**Page extract**
+++++
Another blurring of the lines area is in time management, but this, again, is the game. Like the gear slot system, the game abstracts time and links it to the real world instead of the game world. This encourages efficient and intelligent play, and wasting time in every room looking at every tapestry is a risk and reward calculation the players need to consider.

And it leads to faster play sessions that stay focused on worthwhile endeavors. The rules are simple, too, standardizing DCs and when you check (you succeed in every skill and ability check unless there is time pressure or consequences of failure).

Every OSR ethos is enforced by design, and these are driven like nails to hold this game together. With a game like OSE, the old-school "happens because" and is more the accepted style of play for a familiar framework. Here, the design is baked into the game, like how an iPhone's UI is designed to feel seamless and natural.

It isn't said, but it is there.

And the OSR is baked in and drives every rule decision and what text appears on the page. Coming from the horribly overwritten SRD 5.1, the intelligent and frugal writing here feels like fresh air. One section on "choices" in the GM section says more in four sentences than the entire 5E DMG says in the book.

And the use of white space around these points drives every point home.
+++++
**Provided records**
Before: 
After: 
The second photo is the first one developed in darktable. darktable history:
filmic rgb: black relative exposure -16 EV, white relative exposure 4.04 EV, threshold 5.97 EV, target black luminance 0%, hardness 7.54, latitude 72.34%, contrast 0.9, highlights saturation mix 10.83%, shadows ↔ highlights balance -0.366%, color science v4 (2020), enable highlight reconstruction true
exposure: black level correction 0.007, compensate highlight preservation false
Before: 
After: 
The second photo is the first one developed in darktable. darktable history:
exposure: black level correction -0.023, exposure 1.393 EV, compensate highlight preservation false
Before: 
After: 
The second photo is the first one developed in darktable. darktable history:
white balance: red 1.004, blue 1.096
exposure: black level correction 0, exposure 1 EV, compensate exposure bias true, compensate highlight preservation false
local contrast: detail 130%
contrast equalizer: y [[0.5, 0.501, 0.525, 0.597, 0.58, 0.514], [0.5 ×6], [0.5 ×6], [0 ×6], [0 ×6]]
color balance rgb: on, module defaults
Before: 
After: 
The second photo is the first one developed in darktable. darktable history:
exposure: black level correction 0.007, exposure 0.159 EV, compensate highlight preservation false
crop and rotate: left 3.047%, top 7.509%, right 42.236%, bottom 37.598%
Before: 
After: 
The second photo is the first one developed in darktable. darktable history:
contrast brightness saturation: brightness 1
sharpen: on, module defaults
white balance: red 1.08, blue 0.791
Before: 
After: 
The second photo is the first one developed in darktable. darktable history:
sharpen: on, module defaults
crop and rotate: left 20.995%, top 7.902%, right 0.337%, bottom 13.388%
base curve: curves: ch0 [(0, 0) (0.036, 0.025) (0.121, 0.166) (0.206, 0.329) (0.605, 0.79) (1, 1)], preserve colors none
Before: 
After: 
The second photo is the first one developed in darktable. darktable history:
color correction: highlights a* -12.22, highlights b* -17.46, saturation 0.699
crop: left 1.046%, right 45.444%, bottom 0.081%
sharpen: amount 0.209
+++++
**Task list**
1: In the game review, what does the writer compare the game's built-in design to?
2: Please repeat everything in the records from their very start down to the line that contains "exposure: black level correction -0.023, exposure", including that line.

**Solutions to each task**
1: An iPhone's UI, designed to feel seamless and natural.

2:
Before: 
After: 
The second photo is the first one developed in darktable. darktable history:
filmic rgb: black relative exposure -16 EV, white relative exposure 4.04 EV, threshold 5.97 EV, target black luminance 0%, hardness 7.54, latitude 72.34%, contrast 0.9, highlights saturation mix 10.83%, shadows ↔ highlights balance -0.366%, color science v4 (2020), enable highlight reconstruction true
exposure: black level correction 0.007, compensate highlight preservation false
Before: 
After: 
The second photo is the first one developed in darktable. darktable history:
exposure: black level correction -0.023, exposure 1.393 EV, compensate highlight preservation false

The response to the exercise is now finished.